Staatschef bricht Besuch in Frankreich ab

Der tunesische Staatschef Moncef Marzouki bezeichnete Belaid vor dem EU-Parlament in Straßburg als "persönlichen Freund" und kündigte an "die Feinde der Revolution zu demaskieren". Die tunesischen Bürger rief er zur Besonnenheit auf. Seinen Besuch in Frankreich brach er ab, auch die Teilnahme am der Organisation der islamischen Konferenz (OIC) in Kairo sagte er ab.

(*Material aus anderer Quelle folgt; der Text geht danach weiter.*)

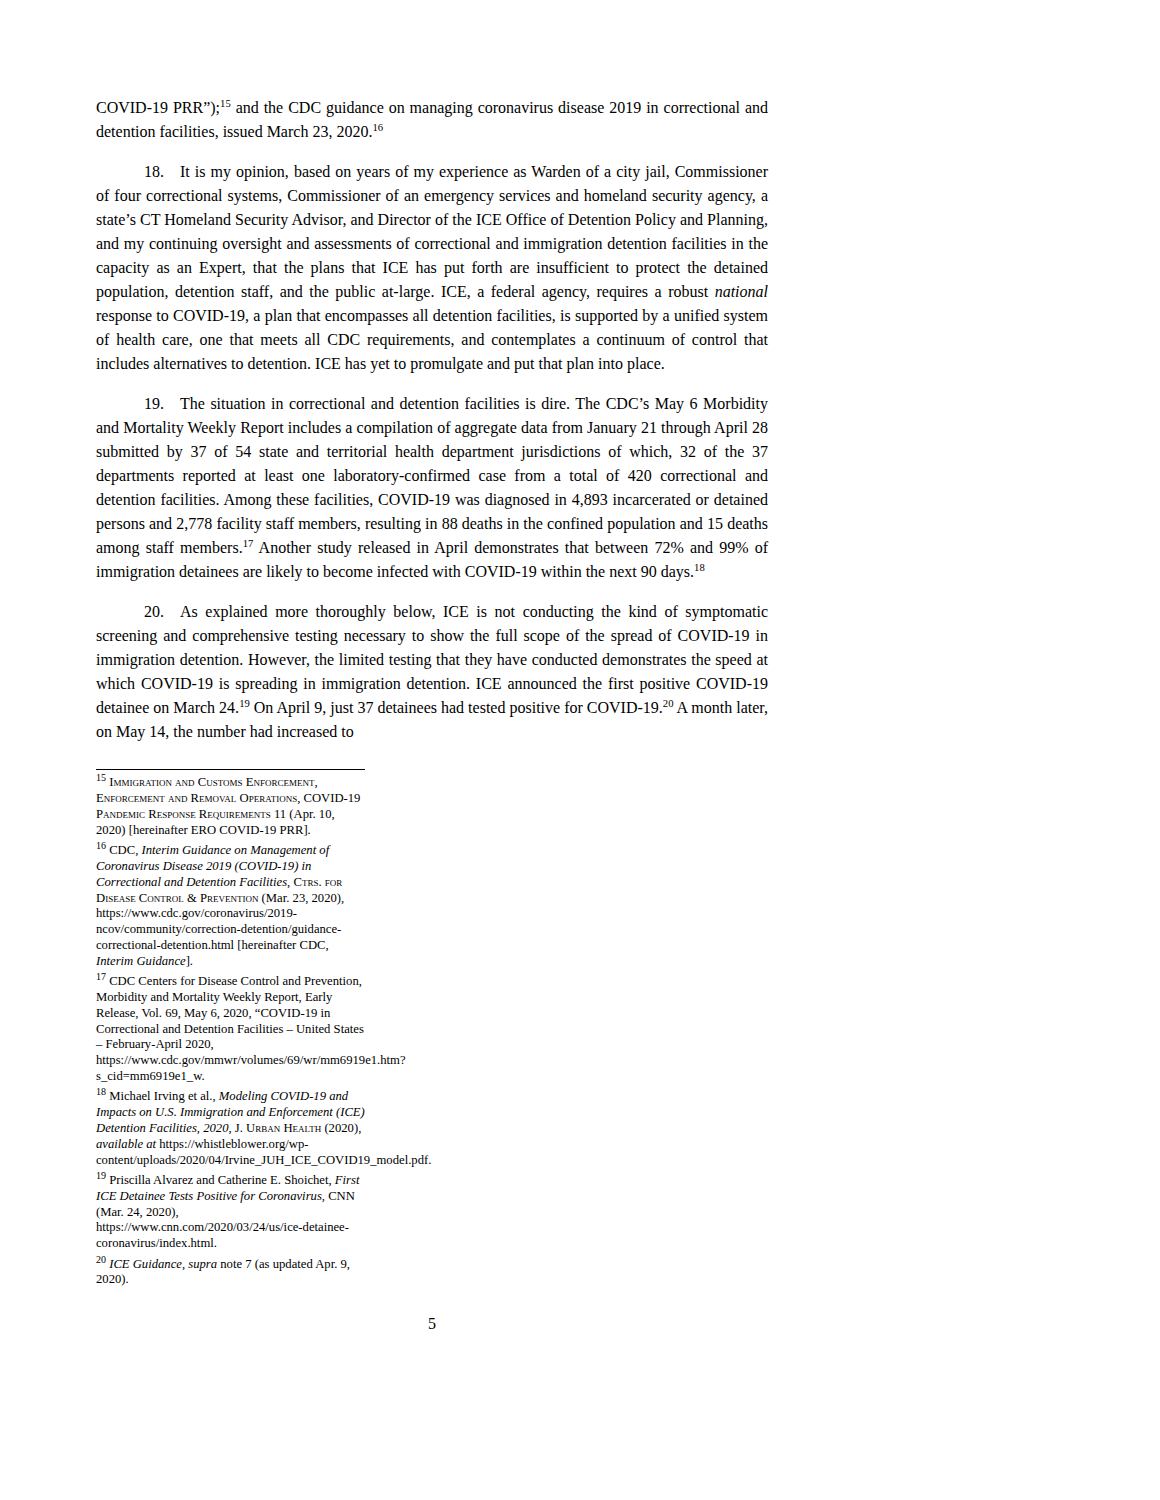COVID-19 PRR”);15 and the CDC guidance on managing coronavirus disease 2019 in correctional and detention facilities, issued March 23, 2020.16
18. It is my opinion, based on years of my experience as Warden of a city jail, Commissioner of four correctional systems, Commissioner of an emergency services and homeland security agency, a state’s CT Homeland Security Advisor, and Director of the ICE Office of Detention Policy and Planning, and my continuing oversight and assessments of correctional and immigration detention facilities in the capacity as an Expert, that the plans that ICE has put forth are insufficient to protect the detained population, detention staff, and the public at-large. ICE, a federal agency, requires a robust national response to COVID-19, a plan that encompasses all detention facilities, is supported by a unified system of health care, one that meets all CDC requirements, and contemplates a continuum of control that includes alternatives to detention. ICE has yet to promulgate and put that plan into place.
19. The situation in correctional and detention facilities is dire. The CDC’s May 6 Morbidity and Mortality Weekly Report includes a compilation of aggregate data from January 21 through April 28 submitted by 37 of 54 state and territorial health department jurisdictions of which, 32 of the 37 departments reported at least one laboratory-confirmed case from a total of 420 correctional and detention facilities. Among these facilities, COVID-19 was diagnosed in 4,893 incarcerated or detained persons and 2,778 facility staff members, resulting in 88 deaths in the confined population and 15 deaths among staff members.17 Another study released in April demonstrates that between 72% and 99% of immigration detainees are likely to become infected with COVID-19 within the next 90 days.18
20. As explained more thoroughly below, ICE is not conducting the kind of symptomatic screening and comprehensive testing necessary to show the full scope of the spread of COVID-19 in immigration detention. However, the limited testing that they have conducted demonstrates the speed at which COVID-19 is spreading in immigration detention. ICE announced the first positive COVID-19 detainee on March 24.19 On April 9, just 37 detainees had tested positive for COVID-19.20 A month later, on May 14, the number had increased to
15 Immigration and Customs Enforcement, Enforcement and Removal Operations, COVID-19 Pandemic Response Requirements 11 (Apr. 10, 2020) [hereinafter ERO COVID-19 PRR].
16 CDC, Interim Guidance on Management of Coronavirus Disease 2019 (COVID-19) in Correctional and Detention Facilities, Ctrs. for Disease Control & Prevention (Mar. 23, 2020), https://www.cdc.gov/coronavirus/2019-ncov/community/correction-detention/guidance-correctional-detention.html [hereinafter CDC, Interim Guidance].
17 CDC Centers for Disease Control and Prevention, Morbidity and Mortality Weekly Report, Early Release, Vol. 69, May 6, 2020, “COVID-19 in Correctional and Detention Facilities – United States – February-April 2020, https://www.cdc.gov/mmwr/volumes/69/wr/mm6919e1.htm?s_cid=mm6919e1_w.
18 Michael Irving et al., Modeling COVID-19 and Impacts on U.S. Immigration and Enforcement (ICE) Detention Facilities, 2020, J. Urban Health (2020), available at https://whistleblower.org/wp-content/uploads/2020/04/Irvine_JUH_ICE_COVID19_model.pdf.
19 Priscilla Alvarez and Catherine E. Shoichet, First ICE Detainee Tests Positive for Coronavirus, CNN (Mar. 24, 2020), https://www.cnn.com/2020/03/24/us/ice-detainee-coronavirus/index.html.
20 ICE Guidance, supra note 7 (as updated Apr. 9, 2020).
5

Marzouki gehört der säkularen Partei Kongress für die Republik an, die an der Regierung beteiligt ist. Am Sonntag drohte die Partei mit einem Koalitionsbruch, sollte Ennahda nicht zwei islamistische Minister entlassen. Nach der Wahl der von Islamisten dominierten Regierung im Oktober 2011 ist ein erbitterter Streit mit säkularen Kräften über die weitere Ausrichtung der Politik entbrannt. Viele fürchten den wachsenden Einfluss extremistischer Kräfte.

Frankreichs Präsident Hollande erklärte, die erneute politische Gewalt in Tunesien sei alarmierend. "Der Mörder (von Belaid) hat Tunesien eine seiner mutigsten und freiesten Stimmen genommen."